──────── Exercise material ────────

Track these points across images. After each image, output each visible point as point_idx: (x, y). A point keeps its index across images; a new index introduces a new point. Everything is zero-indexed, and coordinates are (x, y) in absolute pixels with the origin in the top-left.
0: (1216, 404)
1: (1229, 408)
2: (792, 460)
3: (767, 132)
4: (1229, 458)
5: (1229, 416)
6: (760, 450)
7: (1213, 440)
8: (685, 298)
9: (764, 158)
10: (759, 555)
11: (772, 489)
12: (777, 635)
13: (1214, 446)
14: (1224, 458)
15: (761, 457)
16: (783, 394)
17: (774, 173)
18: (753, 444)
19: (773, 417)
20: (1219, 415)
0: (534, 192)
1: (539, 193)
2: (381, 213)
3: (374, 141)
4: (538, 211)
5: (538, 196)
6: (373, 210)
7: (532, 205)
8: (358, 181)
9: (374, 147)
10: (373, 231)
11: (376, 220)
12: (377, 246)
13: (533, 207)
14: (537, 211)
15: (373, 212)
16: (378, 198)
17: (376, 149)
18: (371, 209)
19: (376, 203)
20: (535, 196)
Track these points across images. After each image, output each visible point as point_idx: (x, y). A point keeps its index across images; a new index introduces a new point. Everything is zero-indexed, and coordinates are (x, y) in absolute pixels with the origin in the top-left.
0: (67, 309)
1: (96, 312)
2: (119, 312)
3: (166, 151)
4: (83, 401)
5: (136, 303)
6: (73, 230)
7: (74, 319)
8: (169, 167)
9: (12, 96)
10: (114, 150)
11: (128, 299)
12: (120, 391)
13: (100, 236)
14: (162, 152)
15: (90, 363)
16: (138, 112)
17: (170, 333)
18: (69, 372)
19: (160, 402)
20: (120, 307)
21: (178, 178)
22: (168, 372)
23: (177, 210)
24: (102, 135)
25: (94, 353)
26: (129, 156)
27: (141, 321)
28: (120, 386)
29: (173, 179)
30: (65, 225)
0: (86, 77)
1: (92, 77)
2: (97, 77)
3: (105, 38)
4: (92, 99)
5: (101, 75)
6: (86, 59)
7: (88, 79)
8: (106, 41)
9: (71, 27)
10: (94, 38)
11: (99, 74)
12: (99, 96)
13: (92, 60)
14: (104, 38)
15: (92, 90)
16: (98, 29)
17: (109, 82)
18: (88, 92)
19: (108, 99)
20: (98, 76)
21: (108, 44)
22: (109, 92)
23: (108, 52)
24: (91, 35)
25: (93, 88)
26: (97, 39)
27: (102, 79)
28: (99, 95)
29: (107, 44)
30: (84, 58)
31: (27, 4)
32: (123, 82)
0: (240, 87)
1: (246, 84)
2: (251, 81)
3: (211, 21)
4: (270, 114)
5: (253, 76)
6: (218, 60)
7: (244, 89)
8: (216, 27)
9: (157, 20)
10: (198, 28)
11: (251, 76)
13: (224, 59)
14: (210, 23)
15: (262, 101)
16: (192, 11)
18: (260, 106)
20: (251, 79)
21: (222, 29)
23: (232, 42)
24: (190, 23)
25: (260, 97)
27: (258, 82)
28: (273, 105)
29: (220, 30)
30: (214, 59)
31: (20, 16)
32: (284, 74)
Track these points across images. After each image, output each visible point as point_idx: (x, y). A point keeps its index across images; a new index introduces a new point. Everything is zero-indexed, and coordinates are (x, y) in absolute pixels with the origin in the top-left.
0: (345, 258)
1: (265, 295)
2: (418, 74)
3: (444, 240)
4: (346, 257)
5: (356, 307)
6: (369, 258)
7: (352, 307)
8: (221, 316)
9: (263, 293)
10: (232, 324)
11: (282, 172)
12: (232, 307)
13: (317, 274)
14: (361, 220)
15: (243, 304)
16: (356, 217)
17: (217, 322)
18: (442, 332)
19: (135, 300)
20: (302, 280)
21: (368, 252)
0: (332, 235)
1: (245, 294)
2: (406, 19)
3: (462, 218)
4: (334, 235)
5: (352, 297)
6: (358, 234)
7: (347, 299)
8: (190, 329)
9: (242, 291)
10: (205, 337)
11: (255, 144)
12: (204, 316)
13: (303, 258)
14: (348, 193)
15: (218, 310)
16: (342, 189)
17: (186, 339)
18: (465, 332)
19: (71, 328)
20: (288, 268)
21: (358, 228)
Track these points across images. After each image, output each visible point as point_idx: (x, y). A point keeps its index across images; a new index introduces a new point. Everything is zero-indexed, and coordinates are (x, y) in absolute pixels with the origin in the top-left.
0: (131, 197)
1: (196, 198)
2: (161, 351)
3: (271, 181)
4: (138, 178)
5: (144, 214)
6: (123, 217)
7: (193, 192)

────────

Work instruction ▸
Restate each of the records exactly, leaving nothing out.

Result below ▸
Track these points across images. After each image, output each visible point as point_idx: (x, y). A point keeps its index across images; a new index introduces a new point. Everything is zero-indexed, and coordinates are (x, y) in absolute pixels with the origin in the top-left.
0: (1216, 404)
1: (1229, 408)
2: (792, 460)
3: (767, 132)
4: (1229, 458)
5: (1229, 416)
6: (760, 450)
7: (1213, 440)
8: (685, 298)
9: (764, 158)
10: (759, 555)
11: (772, 489)
12: (777, 635)
13: (1214, 446)
14: (1224, 458)
15: (761, 457)
16: (783, 394)
17: (774, 173)
18: (753, 444)
19: (773, 417)
20: (1219, 415)
0: (534, 192)
1: (539, 193)
2: (381, 213)
3: (374, 141)
4: (538, 211)
5: (538, 196)
6: (373, 210)
7: (532, 205)
8: (358, 181)
9: (374, 147)
10: (373, 231)
11: (376, 220)
12: (377, 246)
13: (533, 207)
14: (537, 211)
15: (373, 212)
16: (378, 198)
17: (376, 149)
18: (371, 209)
19: (376, 203)
20: (535, 196)
Track these points across images. After each image, output each visible point as point_idx: (x, y). A point keeps its index across images; a new index introduces a new point. Everything is zero-indexed, and coordinates are (x, y) in absolute pixels with the origin in the top-left.
0: (67, 309)
1: (96, 312)
2: (119, 312)
3: (166, 151)
4: (83, 401)
5: (136, 303)
6: (73, 230)
7: (74, 319)
8: (169, 167)
9: (12, 96)
10: (114, 150)
11: (128, 299)
12: (120, 391)
13: (100, 236)
14: (162, 152)
15: (90, 363)
16: (138, 112)
17: (170, 333)
18: (69, 372)
19: (160, 402)
20: (120, 307)
21: (178, 178)
22: (168, 372)
23: (177, 210)
24: (102, 135)
25: (94, 353)
26: (129, 156)
27: (141, 321)
28: (120, 386)
29: (173, 179)
30: (65, 225)
0: (86, 77)
1: (92, 77)
2: (97, 77)
3: (105, 38)
4: (92, 99)
5: (101, 75)
6: (86, 59)
7: (88, 79)
8: (106, 41)
9: (71, 27)
10: (94, 38)
11: (99, 74)
12: (99, 96)
13: (92, 60)
14: (104, 38)
15: (92, 90)
16: (98, 29)
17: (109, 82)
18: (88, 92)
19: (108, 99)
20: (98, 76)
21: (108, 44)
22: (109, 92)
23: (108, 52)
24: (91, 35)
25: (93, 88)
26: (97, 39)
27: (102, 79)
28: (99, 95)
29: (107, 44)
30: (84, 58)
31: (27, 4)
32: (123, 82)
0: (240, 87)
1: (246, 84)
2: (251, 81)
3: (211, 21)
4: (270, 114)
5: (253, 76)
6: (218, 60)
7: (244, 89)
8: (216, 27)
9: (157, 20)
10: (198, 28)
11: (251, 76)
13: (224, 59)
14: (210, 23)
15: (262, 101)
16: (192, 11)
18: (260, 106)
20: (251, 79)
21: (222, 29)
23: (232, 42)
24: (190, 23)
25: (260, 97)
27: (258, 82)
28: (273, 105)
29: (220, 30)
30: (214, 59)
31: (20, 16)
32: (284, 74)
Track these points across images. After each image, output each visible point as point_idx: (x, y). A point keeps its index across images; a new index introduces a new point. Everything is zero-indexed, and coordinates are (x, y) in absolute pixels with the origin in the top-left.
0: (345, 258)
1: (265, 295)
2: (418, 74)
3: (444, 240)
4: (346, 257)
5: (356, 307)
6: (369, 258)
7: (352, 307)
8: (221, 316)
9: (263, 293)
10: (232, 324)
11: (282, 172)
12: (232, 307)
13: (317, 274)
14: (361, 220)
15: (243, 304)
16: (356, 217)
17: (217, 322)
18: (442, 332)
19: (135, 300)
20: (302, 280)
21: (368, 252)
0: (332, 235)
1: (245, 294)
2: (406, 19)
3: (462, 218)
4: (334, 235)
5: (352, 297)
6: (358, 234)
7: (347, 299)
8: (190, 329)
9: (242, 291)
10: (205, 337)
11: (255, 144)
12: (204, 316)
13: (303, 258)
14: (348, 193)
15: (218, 310)
16: (342, 189)
17: (186, 339)
18: (465, 332)
19: (71, 328)
20: (288, 268)
21: (358, 228)
Track these points across images. After each image, output each visible point as point_idx: (x, y). A point keeps its index across images; a new index introduces a new point. Everything is zero-indexed, and coordinates are (x, y) in absolute pixels with the origin in the top-left.
0: (131, 197)
1: (196, 198)
2: (161, 351)
3: (271, 181)
4: (138, 178)
5: (144, 214)
6: (123, 217)
7: (193, 192)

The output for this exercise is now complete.